• The CFTC announced charges against a bitcoin firm for defrauding investors out of $1.7 billion. 
  • Mirror Trading International operated as a fraudulent multi-level marketing scheme, the CFTC said. 
  • "This action is the largest fraudulent scheme involving Bitcoin charged in any CFTC case," the regulator said, 

The Commodities Futures Trading Commission on Thursday charged Mirror Trading International and the firm's owner, Cornelius Steynberg, with fraud, claiming the company operated as a fraudulent multi-level marketing scheme that scammed billions from investors. 

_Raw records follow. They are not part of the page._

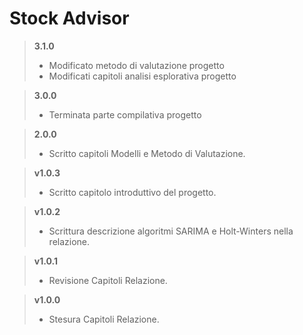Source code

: # Stock Advisor

> **3.1.0**
>	* Modificato metodo di valutazione progetto
>   * Modificati capitoli analisi esplorativa progetto

> **3.0.0**
>	* Terminata parte compilativa progetto

> **2.0.0**
>	* Scritto capitoli Modelli e Metodo di Valutazione.

> **v1.0.3**
>	* Scritto capitolo introduttivo del progetto.

> **v1.0.2**
>	* Scrittura descrizione algoritmi SARIMA e Holt-Winters nella relazione.

> **v1.0.1**
>	* Revisione Capitoli Relazione.

> **v1.0.0**
>	* Stesura Capitoli Relazione.
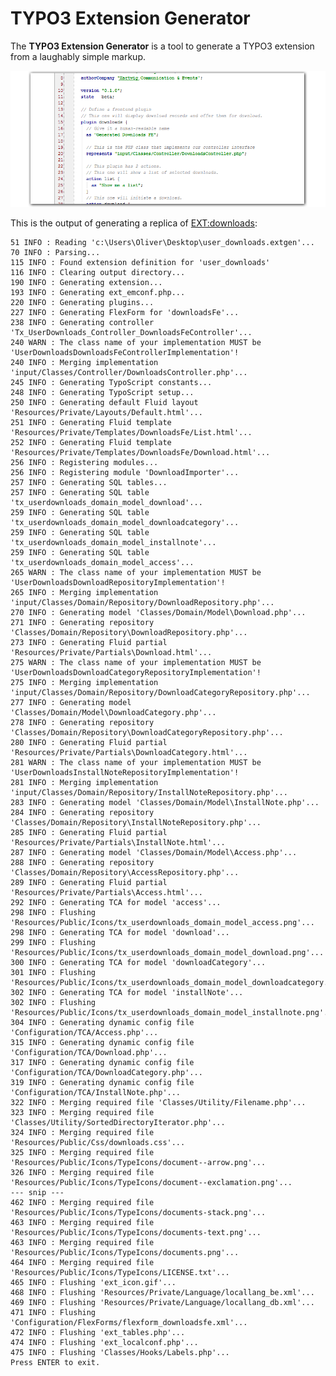 TYPO3 Extension Generator
=========================

The **TYPO3 Extension Generator** is a tool to generate a TYPO3 extension from a laughably simple markup.

![](screenshot.png)

This is the output of generating a replica of [EXT:downloads](https://github.com/oliversalzburg/downloads):

    51 INFO : Reading 'c:\Users\Oliver\Desktop\user_downloads.extgen'...
    70 INFO : Parsing...
    115 INFO : Found extension definition for 'user_downloads'
    116 INFO : Clearing output directory...
    190 INFO : Generating extension...
    193 INFO : Generating ext_emconf.php...
    220 INFO : Generating plugins...
    227 INFO : Generating FlexForm for 'downloadsFe'...
    238 INFO : Generating controller 'Tx_UserDownloads_Controller_DownloadsFeController'...
    240 WARN : The class name of your implementation MUST be 'UserDownloadsDownloadsFeControllerImplementation'!
    240 INFO : Merging implementation 'input/Classes/Controller/DownloadsController.php'...
    245 INFO : Generating TypoScript constants...
    248 INFO : Generating TypoScript setup...
    250 INFO : Generating default Fluid layout 'Resources/Private/Layouts/Default.html'...
    251 INFO : Generating Fluid template 'Resources/Private/Templates/DownloadsFe/List.html'...
    252 INFO : Generating Fluid template 'Resources/Private/Templates/DownloadsFe/Download.html'...
    256 INFO : Registering modules...
    256 INFO : Registering module 'DownloadImporter'...
    257 INFO : Generating SQL tables...
    257 INFO : Generating SQL table 'tx_userdownloads_domain_model_download'...
    259 INFO : Generating SQL table 'tx_userdownloads_domain_model_downloadcategory'...
    259 INFO : Generating SQL table 'tx_userdownloads_domain_model_installnote'...
    259 INFO : Generating SQL table 'tx_userdownloads_domain_model_access'...
    265 WARN : The class name of your implementation MUST be 'UserDownloadsDownloadRepositoryImplementation'!
    265 INFO : Merging implementation 'input/Classes/Domain/Repository/DownloadRepository.php'...
    270 INFO : Generating model 'Classes/Domain/Model\Download.php'...
    271 INFO : Generating repository 'Classes/Domain/Repository\DownloadRepository.php'...
    273 INFO : Generating Fluid partial 'Resources/Private/Partials\Download.html'...
    275 WARN : The class name of your implementation MUST be 'UserDownloadsDownloadCategoryRepositoryImplementation'!
    275 INFO : Merging implementation 'input/Classes/Domain/Repository/DownloadCategoryRepository.php'...
    277 INFO : Generating model 'Classes/Domain/Model\DownloadCategory.php'...
    278 INFO : Generating repository 'Classes/Domain/Repository\DownloadCategoryRepository.php'...
    280 INFO : Generating Fluid partial 'Resources/Private/Partials\DownloadCategory.html'...
    281 WARN : The class name of your implementation MUST be 'UserDownloadsInstallNoteRepositoryImplementation'!
    281 INFO : Merging implementation 'input/Classes/Domain/Repository/InstallNoteRepository.php'...
    283 INFO : Generating model 'Classes/Domain/Model\InstallNote.php'...
    284 INFO : Generating repository 'Classes/Domain/Repository\InstallNoteRepository.php'...
    285 INFO : Generating Fluid partial 'Resources/Private/Partials\InstallNote.html'...
    287 INFO : Generating model 'Classes/Domain/Model\Access.php'...
    288 INFO : Generating repository 'Classes/Domain/Repository\AccessRepository.php'...
    289 INFO : Generating Fluid partial 'Resources/Private/Partials\Access.html'...
    292 INFO : Generating TCA for model 'access'...
    298 INFO : Flushing 'Resources/Public/Icons/tx_userdownloads_domain_model_access.png'...
    298 INFO : Generating TCA for model 'download'...
    299 INFO : Flushing 'Resources/Public/Icons/tx_userdownloads_domain_model_download.png'...
    300 INFO : Generating TCA for model 'downloadCategory'...
    301 INFO : Flushing 'Resources/Public/Icons/tx_userdownloads_domain_model_downloadcategory.png'...
    302 INFO : Generating TCA for model 'installNote'...
    302 INFO : Flushing 'Resources/Public/Icons/tx_userdownloads_domain_model_installnote.png'...
    304 INFO : Generating dynamic config file 'Configuration/TCA/Access.php'...
    315 INFO : Generating dynamic config file 'Configuration/TCA/Download.php'...
    317 INFO : Generating dynamic config file 'Configuration/TCA/DownloadCategory.php'...
    319 INFO : Generating dynamic config file 'Configuration/TCA/InstallNote.php'...
    322 INFO : Merging required file 'Classes/Utility/Filename.php'...
    323 INFO : Merging required file 'Classes/Utility/SortedDirectoryIterator.php'...
    324 INFO : Merging required file 'Resources/Public/Css/downloads.css'...
    325 INFO : Merging required file 'Resources/Public/Icons/TypeIcons/document--arrow.png'...
    326 INFO : Merging required file 'Resources/Public/Icons/TypeIcons/document--exclamation.png'...
    --- snip ---
    462 INFO : Merging required file 'Resources/Public/Icons/TypeIcons/documents-stack.png'...
    463 INFO : Merging required file 'Resources/Public/Icons/TypeIcons/documents-text.png'...
    463 INFO : Merging required file 'Resources/Public/Icons/TypeIcons/documents.png'...
    464 INFO : Merging required file 'Resources/Public/Icons/TypeIcons/LICENSE.txt'...
    465 INFO : Flushing 'ext_icon.gif'...
    468 INFO : Flushing 'Resources/Private/Language/locallang_be.xml'...
    469 INFO : Flushing 'Resources/Private/Language/locallang_db.xml'...
    471 INFO : Flushing 'Configuration/FlexForms/flexform_downloadsfe.xml'...
    472 INFO : Flushing 'ext_tables.php'...
    474 INFO : Flushing 'ext_localconf.php'...
    475 INFO : Flushing 'Classes/Hooks/Labels.php'...
    Press ENTER to exit.
    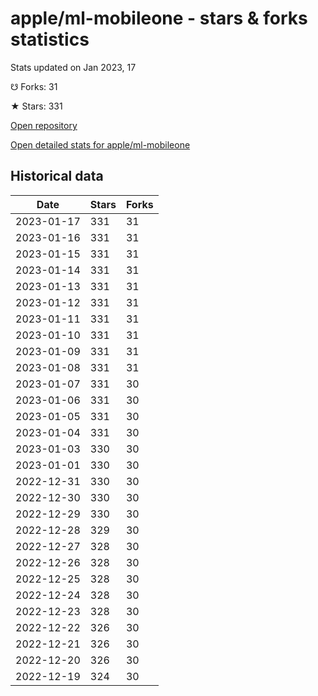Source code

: # apple/ml-mobileone - stars & forks statistics

Stats updated on Jan 2023, 17

☋ Forks: 31

★ Stars: 331

[Open repository](https://github.com/apple/ml-mobileone)

[Open detailed stats for apple/ml-mobileone](https://reviewgithub.com/rep/apple/ml-mobileone)

## Historical data
| Date | Stars | Forks |
|------|-------|-------|
| 2023-01-17 | 331 | 31 | 
| 2023-01-16 | 331 | 31 | 
| 2023-01-15 | 331 | 31 | 
| 2023-01-14 | 331 | 31 | 
| 2023-01-13 | 331 | 31 | 
| 2023-01-12 | 331 | 31 | 
| 2023-01-11 | 331 | 31 | 
| 2023-01-10 | 331 | 31 | 
| 2023-01-09 | 331 | 31 | 
| 2023-01-08 | 331 | 31 | 
| 2023-01-07 | 331 | 30 | 
| 2023-01-06 | 331 | 30 | 
| 2023-01-05 | 331 | 30 | 
| 2023-01-04 | 331 | 30 | 
| 2023-01-03 | 330 | 30 | 
| 2023-01-01 | 330 | 30 | 
| 2022-12-31 | 330 | 30 | 
| 2022-12-30 | 330 | 30 | 
| 2022-12-29 | 330 | 30 | 
| 2022-12-28 | 329 | 30 | 
| 2022-12-27 | 328 | 30 | 
| 2022-12-26 | 328 | 30 | 
| 2022-12-25 | 328 | 30 | 
| 2022-12-24 | 328 | 30 | 
| 2022-12-23 | 328 | 30 | 
| 2022-12-22 | 326 | 30 | 
| 2022-12-21 | 326 | 30 | 
| 2022-12-20 | 326 | 30 | 
| 2022-12-19 | 324 | 30 | 

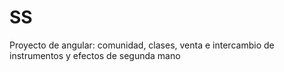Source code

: # SS
Proyecto de angular: comunidad, clases, venta e intercambio de instrumentos y efectos de segunda mano
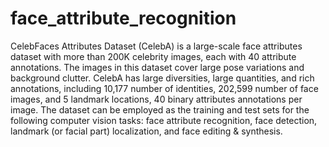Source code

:# face_attribute_recognition
CelebFaces Attributes Dataset (CelebA) is a large-scale face attributes dataset with more than 200K celebrity images, each with 40 attribute annotations. The images in this dataset cover large pose variations and background clutter. CelebA has large diversities, large quantities, and rich annotations, including  10,177 number of identities,  202,599 number of face images, and  5 landmark locations, 40 binary attributes annotations per image.  The dataset can be employed as the training and test sets for the following computer vision tasks: face attribute recognition, face detection, landmark (or facial part) localization, and face editing &amp; synthesis.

"This action is the largest fraudulent scheme involving Bitcoin charged in any CFTC case," the commission said in a statement. Investors who pooled funds in the company, which was advertised as a bitcoin trading pool, lost a total 29,421 Bitcoin, a value of over $1.7 billion.

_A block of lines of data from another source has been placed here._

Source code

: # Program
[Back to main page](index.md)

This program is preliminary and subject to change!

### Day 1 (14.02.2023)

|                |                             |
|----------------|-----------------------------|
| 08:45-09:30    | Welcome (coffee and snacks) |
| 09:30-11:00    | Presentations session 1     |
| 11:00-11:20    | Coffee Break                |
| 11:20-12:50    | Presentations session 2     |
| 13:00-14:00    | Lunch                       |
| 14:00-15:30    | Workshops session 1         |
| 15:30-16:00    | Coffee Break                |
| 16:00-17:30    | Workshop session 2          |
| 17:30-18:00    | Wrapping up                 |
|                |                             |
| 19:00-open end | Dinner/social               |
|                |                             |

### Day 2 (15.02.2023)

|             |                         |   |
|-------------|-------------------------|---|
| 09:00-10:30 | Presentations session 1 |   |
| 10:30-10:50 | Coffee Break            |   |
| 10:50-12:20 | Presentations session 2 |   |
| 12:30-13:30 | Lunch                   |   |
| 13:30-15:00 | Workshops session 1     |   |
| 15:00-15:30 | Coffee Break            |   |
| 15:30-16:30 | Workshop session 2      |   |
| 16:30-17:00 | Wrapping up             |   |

The firm, based in South Africa, advertised returns as high as 10% a month through investments manged by a trading "bot". CFTC documents state that Mirror Trading invented account figures and created "a fictitious broker at which the trading purportedly took place." Commissioner Kristin Johnson called the company a "Ponzi scheme" in a statement. 

Cryptocurrency investors have dealt with a wave of scams and hacks this year. Earlier this month, the FTC reported that over 46,000 crypto owners were scammed in 2021, accumulating losses of over a billion dollars in bitcoin, ether, and other digital assets. 

News of Steynberg's fraud also came on the same day the FBI announced a $100,000 reward for "Cryptoqueen" Ruja Ignatova, who stole $4 billion from victims in another scam. The Department of Justice on Thursday also charged six individuals with running various crypto schemes.

The CFTC said it was looking into heavier regulation of cryptocurrencies last month, according to the Wall Street Journal. In the meantime, the commission stated it is in the process of returning funds to MTI's investors – although it may not fully recover the money members had in the pool.